--- REQUIRED WORK ---
Reproduce exactly, and only, the lines below from the one containing "Metres; depth is" through the one containing "Report the object".

--- PROVIDED MATERIAL ---

┏━━

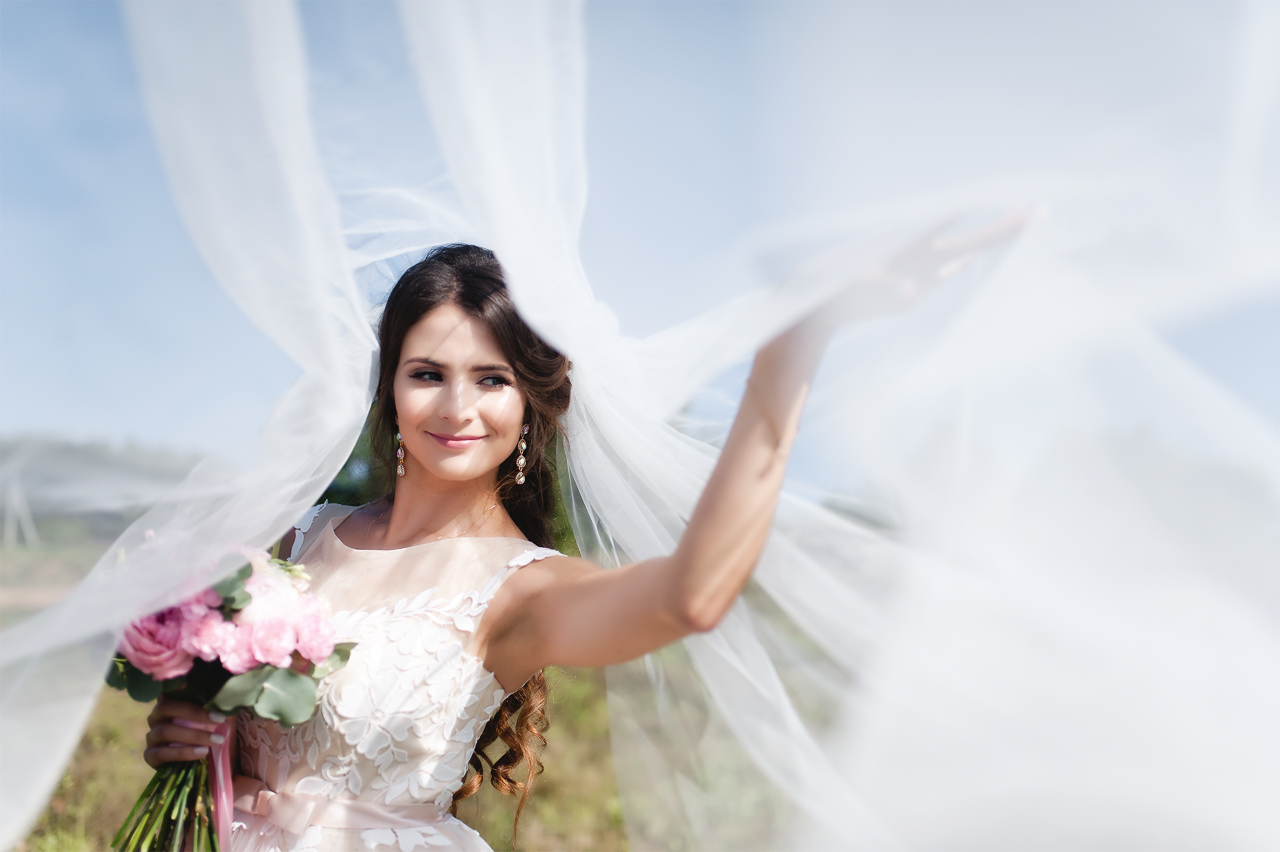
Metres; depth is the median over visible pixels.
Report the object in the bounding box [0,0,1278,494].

┗━━
┏━━

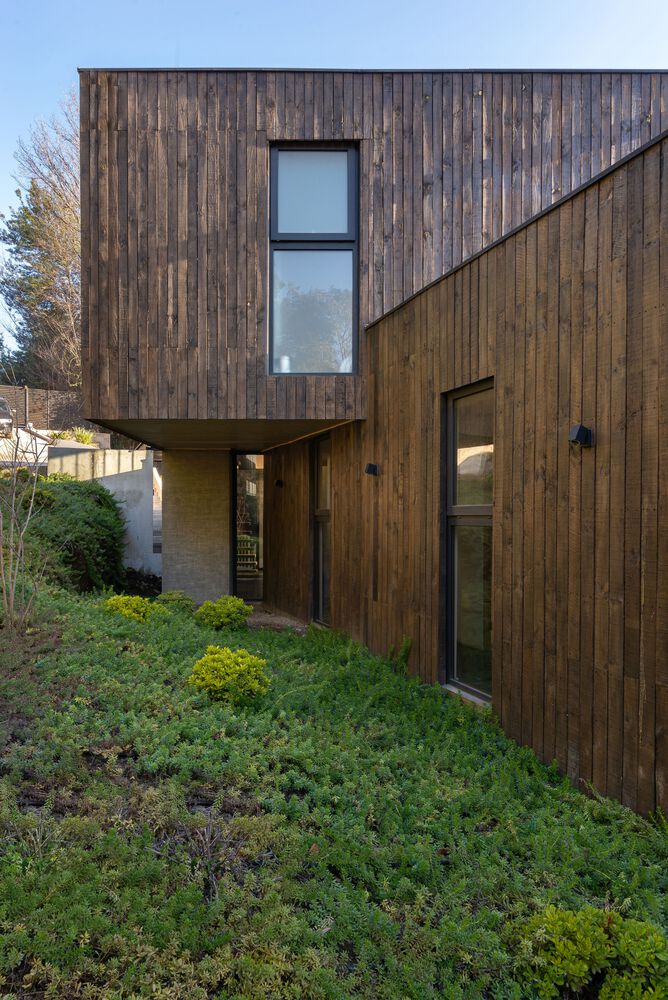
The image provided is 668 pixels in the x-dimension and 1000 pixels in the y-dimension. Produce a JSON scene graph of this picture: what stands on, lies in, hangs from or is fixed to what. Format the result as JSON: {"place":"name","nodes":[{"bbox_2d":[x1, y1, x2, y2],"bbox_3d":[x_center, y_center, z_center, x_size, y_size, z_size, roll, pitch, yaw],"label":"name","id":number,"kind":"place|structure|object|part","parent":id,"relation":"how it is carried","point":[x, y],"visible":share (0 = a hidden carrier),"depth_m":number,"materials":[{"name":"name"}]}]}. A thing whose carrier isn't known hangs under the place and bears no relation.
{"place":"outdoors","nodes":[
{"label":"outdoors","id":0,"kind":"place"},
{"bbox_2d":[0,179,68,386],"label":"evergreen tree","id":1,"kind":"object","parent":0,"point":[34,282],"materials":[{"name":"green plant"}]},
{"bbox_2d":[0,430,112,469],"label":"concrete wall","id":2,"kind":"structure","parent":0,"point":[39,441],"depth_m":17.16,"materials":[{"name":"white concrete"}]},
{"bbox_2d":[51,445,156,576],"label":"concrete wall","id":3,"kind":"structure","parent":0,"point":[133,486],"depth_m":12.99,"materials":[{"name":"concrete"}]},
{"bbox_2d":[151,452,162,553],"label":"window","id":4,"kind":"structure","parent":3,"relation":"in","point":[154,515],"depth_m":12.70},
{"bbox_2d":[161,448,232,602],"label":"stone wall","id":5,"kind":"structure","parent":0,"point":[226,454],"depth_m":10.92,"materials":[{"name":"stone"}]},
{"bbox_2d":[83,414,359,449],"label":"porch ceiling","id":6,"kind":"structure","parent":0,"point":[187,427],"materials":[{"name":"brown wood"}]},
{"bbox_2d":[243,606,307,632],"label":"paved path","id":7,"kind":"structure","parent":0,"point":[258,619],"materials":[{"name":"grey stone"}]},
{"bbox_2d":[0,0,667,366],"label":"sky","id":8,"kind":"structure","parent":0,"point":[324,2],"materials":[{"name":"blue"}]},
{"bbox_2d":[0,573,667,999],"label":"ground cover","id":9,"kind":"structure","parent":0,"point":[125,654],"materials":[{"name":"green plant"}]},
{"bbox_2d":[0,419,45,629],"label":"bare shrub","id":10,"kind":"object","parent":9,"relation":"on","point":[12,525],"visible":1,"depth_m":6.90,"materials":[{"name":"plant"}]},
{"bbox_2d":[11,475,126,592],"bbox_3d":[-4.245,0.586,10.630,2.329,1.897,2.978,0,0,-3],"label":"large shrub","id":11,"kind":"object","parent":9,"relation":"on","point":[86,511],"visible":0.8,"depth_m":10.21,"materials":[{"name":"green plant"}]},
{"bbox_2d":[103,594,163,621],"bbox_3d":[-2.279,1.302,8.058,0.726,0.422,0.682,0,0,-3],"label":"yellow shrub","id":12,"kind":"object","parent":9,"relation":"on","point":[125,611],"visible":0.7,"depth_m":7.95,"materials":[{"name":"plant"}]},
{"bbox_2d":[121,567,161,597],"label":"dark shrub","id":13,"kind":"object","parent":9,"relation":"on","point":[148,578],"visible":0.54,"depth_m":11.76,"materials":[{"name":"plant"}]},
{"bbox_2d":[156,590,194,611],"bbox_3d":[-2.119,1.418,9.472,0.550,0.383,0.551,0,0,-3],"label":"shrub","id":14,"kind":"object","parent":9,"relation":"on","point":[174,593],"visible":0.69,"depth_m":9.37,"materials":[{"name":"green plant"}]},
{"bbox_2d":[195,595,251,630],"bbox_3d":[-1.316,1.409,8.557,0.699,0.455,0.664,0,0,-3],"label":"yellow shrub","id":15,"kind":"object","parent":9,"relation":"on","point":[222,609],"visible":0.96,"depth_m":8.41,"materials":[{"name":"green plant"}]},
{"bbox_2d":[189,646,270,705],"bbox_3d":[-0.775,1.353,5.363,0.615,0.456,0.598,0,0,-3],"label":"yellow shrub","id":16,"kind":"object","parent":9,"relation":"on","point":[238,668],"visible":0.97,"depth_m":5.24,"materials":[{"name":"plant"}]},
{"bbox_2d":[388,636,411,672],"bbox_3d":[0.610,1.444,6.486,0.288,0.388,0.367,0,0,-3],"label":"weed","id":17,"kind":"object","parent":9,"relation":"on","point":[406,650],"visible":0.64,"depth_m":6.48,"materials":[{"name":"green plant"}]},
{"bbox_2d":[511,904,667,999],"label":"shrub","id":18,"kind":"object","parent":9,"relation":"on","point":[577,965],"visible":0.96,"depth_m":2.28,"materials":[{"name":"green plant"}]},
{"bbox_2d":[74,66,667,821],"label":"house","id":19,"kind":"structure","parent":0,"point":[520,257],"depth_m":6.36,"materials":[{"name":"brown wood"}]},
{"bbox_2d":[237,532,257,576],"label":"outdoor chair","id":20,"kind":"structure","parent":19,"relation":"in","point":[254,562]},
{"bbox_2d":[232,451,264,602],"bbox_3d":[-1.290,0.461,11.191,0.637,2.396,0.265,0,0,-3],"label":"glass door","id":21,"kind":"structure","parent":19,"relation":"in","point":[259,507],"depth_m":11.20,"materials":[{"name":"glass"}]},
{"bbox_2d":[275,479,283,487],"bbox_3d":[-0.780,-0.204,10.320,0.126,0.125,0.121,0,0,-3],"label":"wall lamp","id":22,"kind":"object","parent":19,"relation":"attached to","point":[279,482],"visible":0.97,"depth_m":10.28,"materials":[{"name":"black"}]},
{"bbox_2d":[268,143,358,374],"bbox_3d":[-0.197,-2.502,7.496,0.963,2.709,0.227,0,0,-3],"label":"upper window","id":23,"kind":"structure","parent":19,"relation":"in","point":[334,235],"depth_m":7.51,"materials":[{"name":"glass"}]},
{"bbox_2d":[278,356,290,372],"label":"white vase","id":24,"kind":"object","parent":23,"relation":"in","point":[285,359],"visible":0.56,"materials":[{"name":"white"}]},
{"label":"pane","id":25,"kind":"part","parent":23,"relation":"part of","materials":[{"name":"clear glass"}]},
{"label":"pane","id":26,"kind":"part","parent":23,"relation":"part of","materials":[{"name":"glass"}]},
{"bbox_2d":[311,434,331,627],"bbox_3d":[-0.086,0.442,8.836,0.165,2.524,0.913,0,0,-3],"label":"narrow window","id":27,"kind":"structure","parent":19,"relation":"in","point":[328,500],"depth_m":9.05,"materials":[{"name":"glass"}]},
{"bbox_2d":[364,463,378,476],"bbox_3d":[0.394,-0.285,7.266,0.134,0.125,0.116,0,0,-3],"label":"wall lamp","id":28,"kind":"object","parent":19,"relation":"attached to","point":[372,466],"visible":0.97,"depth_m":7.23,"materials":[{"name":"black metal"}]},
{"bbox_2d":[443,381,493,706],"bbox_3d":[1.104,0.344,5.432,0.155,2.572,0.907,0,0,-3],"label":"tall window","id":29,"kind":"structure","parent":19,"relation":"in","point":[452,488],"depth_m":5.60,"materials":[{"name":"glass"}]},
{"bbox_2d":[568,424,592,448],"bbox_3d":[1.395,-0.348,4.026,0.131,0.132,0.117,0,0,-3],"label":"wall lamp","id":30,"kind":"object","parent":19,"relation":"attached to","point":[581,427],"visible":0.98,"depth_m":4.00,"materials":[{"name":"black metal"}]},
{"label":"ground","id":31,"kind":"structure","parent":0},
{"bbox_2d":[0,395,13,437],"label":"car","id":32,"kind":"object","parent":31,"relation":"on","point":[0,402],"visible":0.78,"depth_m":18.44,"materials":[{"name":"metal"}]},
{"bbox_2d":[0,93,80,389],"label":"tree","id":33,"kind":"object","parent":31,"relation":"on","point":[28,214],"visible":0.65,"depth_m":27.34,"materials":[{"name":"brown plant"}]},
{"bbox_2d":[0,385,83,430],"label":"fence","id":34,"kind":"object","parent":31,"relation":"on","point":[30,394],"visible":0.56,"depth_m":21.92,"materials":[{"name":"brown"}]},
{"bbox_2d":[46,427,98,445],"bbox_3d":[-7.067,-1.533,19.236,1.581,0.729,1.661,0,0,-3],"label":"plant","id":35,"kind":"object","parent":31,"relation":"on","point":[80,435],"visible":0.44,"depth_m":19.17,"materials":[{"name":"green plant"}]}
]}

┗━━

--- SOLUTION TO THIS TASK ---
Metres; depth is the median over visible pixels.
Report the object in the bounding box [0,0,1278,494].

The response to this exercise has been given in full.